*** Opening MATERIAL FOR THIS EXERCISE ***

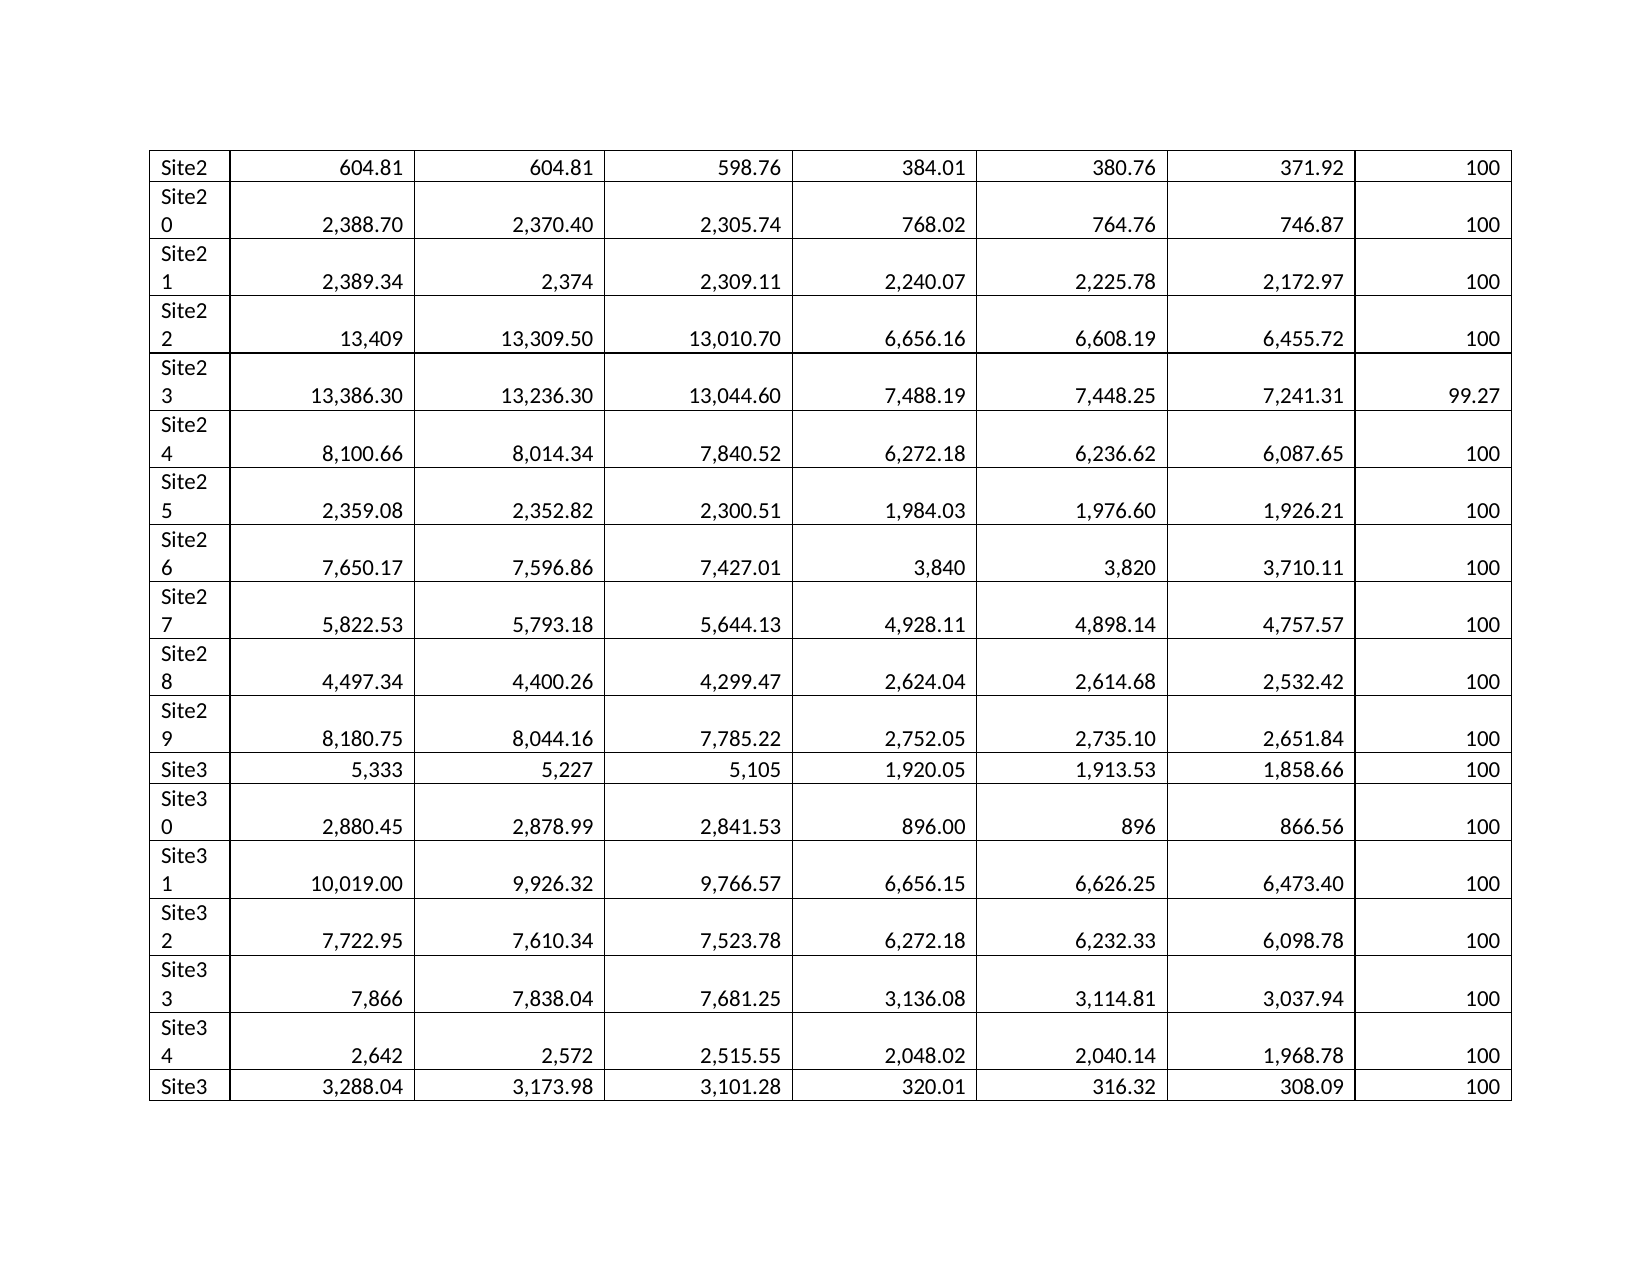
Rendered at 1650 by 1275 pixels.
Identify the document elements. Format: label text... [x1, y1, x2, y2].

table_cell 7,448.25 [977, 354, 1167, 409]
table_cell 4,400.26 [415, 639, 604, 695]
table_cell 2,642 [231, 1013, 414, 1069]
table_cell 100 [1356, 784, 1511, 840]
table_cell Site32 [150, 899, 229, 954]
table_cell 2,841.53 [605, 784, 792, 840]
table_cell 100 [1356, 1013, 1511, 1069]
table_cell 13,044.60 [605, 354, 792, 409]
table_cell 5,793.18 [415, 582, 604, 638]
table_cell Site23 [150, 354, 229, 409]
table_cell 2,880.45 [231, 784, 414, 840]
table_cell 2,878.99 [415, 784, 604, 840]
table_cell Site30 [150, 784, 229, 840]
table_cell 2,300.51 [605, 468, 792, 524]
table_cell 2,374 [415, 239, 604, 295]
table_cell 866.56 [1168, 784, 1354, 840]
table_cell Site3 [150, 753, 229, 783]
table_cell 3,136.08 [793, 956, 976, 1012]
table_cell 2,225.78 [977, 239, 1167, 295]
table_cell 100 [1356, 956, 1511, 1012]
table_cell 604.81 [231, 151, 414, 181]
table_cell 3,173.98 [415, 1070, 604, 1100]
table_cell 6,608.19 [977, 296, 1167, 352]
table_cell 100 [1356, 753, 1511, 783]
table_cell Site35 [150, 1070, 229, 1100]
table_cell 6,272.18 [793, 411, 976, 467]
table_cell Site20 [150, 182, 229, 238]
table_cell 4,757.57 [1168, 582, 1354, 638]
table_cell 380.76 [977, 151, 1167, 181]
table_cell 7,523.78 [605, 899, 792, 954]
table_cell 100 [1356, 1070, 1511, 1100]
table_cell 100 [1356, 468, 1511, 524]
table_cell Site31 [150, 841, 229, 897]
table_cell 1,926.21 [1168, 468, 1354, 524]
table_cell 6,272.18 [793, 899, 976, 954]
table_cell 13,309.50 [415, 296, 604, 352]
table_cell 7,241.31 [1168, 354, 1354, 409]
table_cell 100 [1356, 639, 1511, 695]
table_cell Site33 [150, 956, 229, 1012]
table_cell 2,352.82 [415, 468, 604, 524]
table_cell 3,288.04 [231, 1070, 414, 1100]
table_cell 100 [1356, 525, 1511, 581]
table_cell 2,651.84 [1168, 696, 1354, 752]
table_cell 1,968.78 [1168, 1013, 1354, 1069]
table_cell 99.27 [1356, 354, 1511, 409]
table_cell 100 [1356, 151, 1511, 181]
table_cell 6,236.62 [977, 411, 1167, 467]
table_cell 3,820 [977, 525, 1167, 581]
table_cell 100 [1356, 411, 1511, 467]
table_cell 1,976.60 [977, 468, 1167, 524]
table_cell 6,656.15 [793, 841, 976, 897]
table_cell 308.09 [1168, 1070, 1354, 1100]
table_cell 2,359.08 [231, 468, 414, 524]
table_cell 3,114.81 [977, 956, 1167, 1012]
table_cell 100 [1356, 582, 1511, 638]
table_cell 2,309.11 [605, 239, 792, 295]
table_cell 7,650.17 [231, 525, 414, 581]
table_cell 6,087.65 [1168, 411, 1354, 467]
table_cell 7,785.22 [605, 696, 792, 752]
table_cell Site25 [150, 468, 229, 524]
table_cell Site21 [150, 239, 229, 295]
table_cell 100 [1356, 239, 1511, 295]
table_cell 7,681.25 [605, 956, 792, 1012]
table_cell 896 [977, 784, 1167, 840]
table_cell 2,370.40 [415, 182, 604, 238]
table_cell 2,048.02 [793, 1013, 976, 1069]
table_cell 7,722.95 [231, 899, 414, 954]
table_cell 2,240.07 [793, 239, 976, 295]
table_cell 6,232.33 [977, 899, 1167, 954]
table_cell Site29 [150, 696, 229, 752]
table_cell 6,626.25 [977, 841, 1167, 897]
table_cell 6,656.16 [793, 296, 976, 352]
table_cell 1,984.03 [793, 468, 976, 524]
table_cell 764.76 [977, 182, 1167, 238]
table_cell 8,180.75 [231, 696, 414, 752]
table_cell 1,913.53 [977, 753, 1167, 783]
table_cell 2,388.70 [231, 182, 414, 238]
table_cell 746.87 [1168, 182, 1354, 238]
table_cell 7,610.34 [415, 899, 604, 954]
table_cell 7,427.01 [605, 525, 792, 581]
table_cell 6,455.72 [1168, 296, 1354, 352]
table_cell 6,473.40 [1168, 841, 1354, 897]
table_cell 2,572 [415, 1013, 604, 1069]
table_cell 3,101.28 [605, 1070, 792, 1100]
table_cell 1,858.66 [1168, 753, 1354, 783]
table_cell 100 [1356, 899, 1511, 954]
table_cell Site24 [150, 411, 229, 467]
table_cell Site34 [150, 1013, 229, 1069]
table_cell 2,735.10 [977, 696, 1167, 752]
table_cell Site28 [150, 639, 229, 695]
table_cell 13,236.30 [415, 354, 604, 409]
table_cell 9,926.32 [415, 841, 604, 897]
table_cell 2,614.68 [977, 639, 1167, 695]
table_cell 896.00 [793, 784, 976, 840]
table_cell 7,596.86 [415, 525, 604, 581]
table_cell Site2 [150, 151, 229, 181]
table_cell 371.92 [1168, 151, 1354, 181]
table_cell 13,386.30 [231, 354, 414, 409]
table_cell 2,515.55 [605, 1013, 792, 1069]
table_cell 5,333 [231, 753, 414, 783]
table_cell 316.32 [977, 1070, 1167, 1100]
table_cell 3,710.11 [1168, 525, 1354, 581]
table_cell 604.81 [415, 151, 604, 181]
table_cell 2,752.05 [793, 696, 976, 752]
table_cell 100 [1356, 841, 1511, 897]
table_cell 5,822.53 [231, 582, 414, 638]
table_cell 100 [1356, 696, 1511, 752]
table_cell 5,227 [415, 753, 604, 783]
table_cell 8,100.66 [231, 411, 414, 467]
table_cell 9,766.57 [605, 841, 792, 897]
table_cell Site22 [150, 296, 229, 352]
table_cell 6,098.78 [1168, 899, 1354, 954]
table_cell 7,838.04 [415, 956, 604, 1012]
table_cell 10,019.00 [231, 841, 414, 897]
table_cell 320.01 [793, 1070, 976, 1100]
table_cell 100 [1356, 296, 1511, 352]
table_cell 3,840 [793, 525, 976, 581]
table_cell 5,105 [605, 753, 792, 783]
table_cell 7,488.19 [793, 354, 976, 409]
table_cell 5,644.13 [605, 582, 792, 638]
table_cell 8,044.16 [415, 696, 604, 752]
table_cell 7,866 [231, 956, 414, 1012]
table_cell 8,014.34 [415, 411, 604, 467]
table_cell Site27 [150, 582, 229, 638]
table_cell 13,010.70 [605, 296, 792, 352]
table_cell 4,898.14 [977, 582, 1167, 638]
table_cell 2,532.42 [1168, 639, 1354, 695]
table_cell Site26 [150, 525, 229, 581]
table_cell 2,389.34 [231, 239, 414, 295]
table_cell 4,299.47 [605, 639, 792, 695]
table_cell 7,840.52 [605, 411, 792, 467]
table_cell 2,305.74 [605, 182, 792, 238]
table_cell 4,497.34 [231, 639, 414, 695]
table_cell 2,624.04 [793, 639, 976, 695]
table_cell 100 [1356, 182, 1511, 238]
table_cell 2,040.14 [977, 1013, 1167, 1069]
table_cell 4,928.11 [793, 582, 976, 638]
table_cell 384.01 [793, 151, 976, 181]
table_cell 2,172.97 [1168, 239, 1354, 295]
table_cell 598.76 [605, 151, 792, 181]
table_cell 3,037.94 [1168, 956, 1354, 1012]
table_cell 768.02 [793, 182, 976, 238]
table_cell 1,920.05 [793, 753, 976, 783]
table_cell 13,409 [231, 296, 414, 352]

*** Closing MATERIAL FOR THIS EXERCISE ***

WORK TO BE COMPLETED:
Output all the entries above verbatim, please. No images.

ANSWER SPACE:
Rendered at 1650 by 1275 pixels.
Identify the document elements. Format: label text... [x1, y1, x2, y2].

table_cell 7,448.25 [977, 354, 1167, 409]
table_cell 4,400.26 [415, 639, 604, 695]
table_cell 2,642 [231, 1013, 414, 1069]
table_cell 100 [1356, 784, 1511, 840]
table_cell Site32 [150, 899, 229, 954]
table_cell 2,841.53 [605, 784, 792, 840]
table_cell 100 [1356, 1013, 1511, 1069]
table_cell 13,044.60 [605, 354, 792, 409]
table_cell 5,793.18 [415, 582, 604, 638]
table_cell Site23 [150, 354, 229, 409]
table_cell 2,880.45 [231, 784, 414, 840]
table_cell 2,878.99 [415, 784, 604, 840]
table_cell Site30 [150, 784, 229, 840]
table_cell 2,300.51 [605, 468, 792, 524]
table_cell 2,374 [415, 239, 604, 295]
table_cell 866.56 [1168, 784, 1354, 840]
table_cell Site3 [150, 753, 229, 783]
table_cell 3,136.08 [793, 956, 976, 1012]
table_cell 2,225.78 [977, 239, 1167, 295]
table_cell 100 [1356, 956, 1511, 1012]
table_cell 604.81 [231, 151, 414, 181]
table_cell 3,173.98 [415, 1070, 604, 1100]
table_cell 6,608.19 [977, 296, 1167, 352]
table_cell 100 [1356, 753, 1511, 783]
table_cell Site35 [150, 1070, 229, 1100]
table_cell 6,272.18 [793, 411, 976, 467]
table_cell Site20 [150, 182, 229, 238]
table_cell 4,757.57 [1168, 582, 1354, 638]
table_cell 380.76 [977, 151, 1167, 181]
table_cell 7,523.78 [605, 899, 792, 954]
table_cell 100 [1356, 1070, 1511, 1100]
table_cell 100 [1356, 468, 1511, 524]
table_cell Site31 [150, 841, 229, 897]
table_cell 1,926.21 [1168, 468, 1354, 524]
table_cell 6,272.18 [793, 899, 976, 954]
table_cell 13,309.50 [415, 296, 604, 352]
table_cell 7,241.31 [1168, 354, 1354, 409]
table_cell 100 [1356, 639, 1511, 695]
table_cell Site33 [150, 956, 229, 1012]
table_cell 2,352.82 [415, 468, 604, 524]
table_cell 3,288.04 [231, 1070, 414, 1100]
table_cell 100 [1356, 525, 1511, 581]
table_cell 2,651.84 [1168, 696, 1354, 752]
table_cell 1,968.78 [1168, 1013, 1354, 1069]
table_cell 99.27 [1356, 354, 1511, 409]
table_cell 100 [1356, 151, 1511, 181]
table_cell 6,236.62 [977, 411, 1167, 467]
table_cell 3,820 [977, 525, 1167, 581]
table_cell 100 [1356, 411, 1511, 467]
table_cell 1,976.60 [977, 468, 1167, 524]
table_cell 6,656.15 [793, 841, 976, 897]
table_cell 308.09 [1168, 1070, 1354, 1100]
table_cell 2,359.08 [231, 468, 414, 524]
table_cell 3,114.81 [977, 956, 1167, 1012]
table_cell 100 [1356, 582, 1511, 638]
table_cell 2,309.11 [605, 239, 792, 295]
table_cell 7,650.17 [231, 525, 414, 581]
table_cell 6,087.65 [1168, 411, 1354, 467]
table_cell 7,785.22 [605, 696, 792, 752]
table_cell Site25 [150, 468, 229, 524]
table_cell Site21 [150, 239, 229, 295]
table_cell 100 [1356, 239, 1511, 295]
table_cell 7,681.25 [605, 956, 792, 1012]
table_cell 896 [977, 784, 1167, 840]
table_cell 2,370.40 [415, 182, 604, 238]
table_cell 2,048.02 [793, 1013, 976, 1069]
table_cell 7,722.95 [231, 899, 414, 954]
table_cell 2,240.07 [793, 239, 976, 295]
table_cell 6,232.33 [977, 899, 1167, 954]
table_cell Site29 [150, 696, 229, 752]
table_cell 6,626.25 [977, 841, 1167, 897]
table_cell 6,656.16 [793, 296, 976, 352]
table_cell 1,984.03 [793, 468, 976, 524]
table_cell 764.76 [977, 182, 1167, 238]
table_cell 8,180.75 [231, 696, 414, 752]
table_cell 1,913.53 [977, 753, 1167, 783]
table_cell 2,388.70 [231, 182, 414, 238]
table_cell 746.87 [1168, 182, 1354, 238]
table_cell 7,610.34 [415, 899, 604, 954]
table_cell 7,427.01 [605, 525, 792, 581]
table_cell 6,455.72 [1168, 296, 1354, 352]
table_cell 6,473.40 [1168, 841, 1354, 897]
table_cell 2,572 [415, 1013, 604, 1069]
table_cell 3,101.28 [605, 1070, 792, 1100]
table_cell 1,858.66 [1168, 753, 1354, 783]
table_cell 100 [1356, 899, 1511, 954]
table_cell Site24 [150, 411, 229, 467]
table_cell Site34 [150, 1013, 229, 1069]
table_cell 2,735.10 [977, 696, 1167, 752]
table_cell Site28 [150, 639, 229, 695]
table_cell 13,236.30 [415, 354, 604, 409]
table_cell 9,926.32 [415, 841, 604, 897]
table_cell 2,614.68 [977, 639, 1167, 695]
table_cell 896.00 [793, 784, 976, 840]
table_cell 7,596.86 [415, 525, 604, 581]
table_cell Site2 [150, 151, 229, 181]
table_cell 371.92 [1168, 151, 1354, 181]
table_cell 13,386.30 [231, 354, 414, 409]
table_cell 2,515.55 [605, 1013, 792, 1069]
table_cell 5,333 [231, 753, 414, 783]
table_cell 316.32 [977, 1070, 1167, 1100]
table_cell 3,710.11 [1168, 525, 1354, 581]
table_cell 604.81 [415, 151, 604, 181]
table_cell 2,752.05 [793, 696, 976, 752]
table_cell 100 [1356, 841, 1511, 897]
table_cell 5,822.53 [231, 582, 414, 638]
table_cell 100 [1356, 696, 1511, 752]
table_cell 5,227 [415, 753, 604, 783]
table_cell 8,100.66 [231, 411, 414, 467]
table_cell 9,766.57 [605, 841, 792, 897]
table_cell Site22 [150, 296, 229, 352]
table_cell 6,098.78 [1168, 899, 1354, 954]
table_cell 7,838.04 [415, 956, 604, 1012]
table_cell 10,019.00 [231, 841, 414, 897]
table_cell 320.01 [793, 1070, 976, 1100]
table_cell 100 [1356, 296, 1511, 352]
table_cell 3,840 [793, 525, 976, 581]
table_cell 5,105 [605, 753, 792, 783]
table_cell 7,488.19 [793, 354, 976, 409]
table_cell 5,644.13 [605, 582, 792, 638]
table_cell 8,044.16 [415, 696, 604, 752]
table_cell 7,866 [231, 956, 414, 1012]
table_cell 8,014.34 [415, 411, 604, 467]
table_cell Site27 [150, 582, 229, 638]
table_cell 13,010.70 [605, 296, 792, 352]
table_cell 4,898.14 [977, 582, 1167, 638]
table_cell 2,532.42 [1168, 639, 1354, 695]
table_cell Site26 [150, 525, 229, 581]
table_cell 2,389.34 [231, 239, 414, 295]
table_cell 4,299.47 [605, 639, 792, 695]
table_cell 7,840.52 [605, 411, 792, 467]
table_cell 2,305.74 [605, 182, 792, 238]
table_cell 4,497.34 [231, 639, 414, 695]
table_cell 2,624.04 [793, 639, 976, 695]
table_cell 100 [1356, 182, 1511, 238]
table_cell 2,040.14 [977, 1013, 1167, 1069]
table_cell 4,928.11 [793, 582, 976, 638]
table_cell 384.01 [793, 151, 976, 181]
table_cell 2,172.97 [1168, 239, 1354, 295]
table_cell 598.76 [605, 151, 792, 181]
table_cell 3,037.94 [1168, 956, 1354, 1012]
table_cell 768.02 [793, 182, 976, 238]
table_cell 1,920.05 [793, 753, 976, 783]
table_cell 13,409 [231, 296, 414, 352]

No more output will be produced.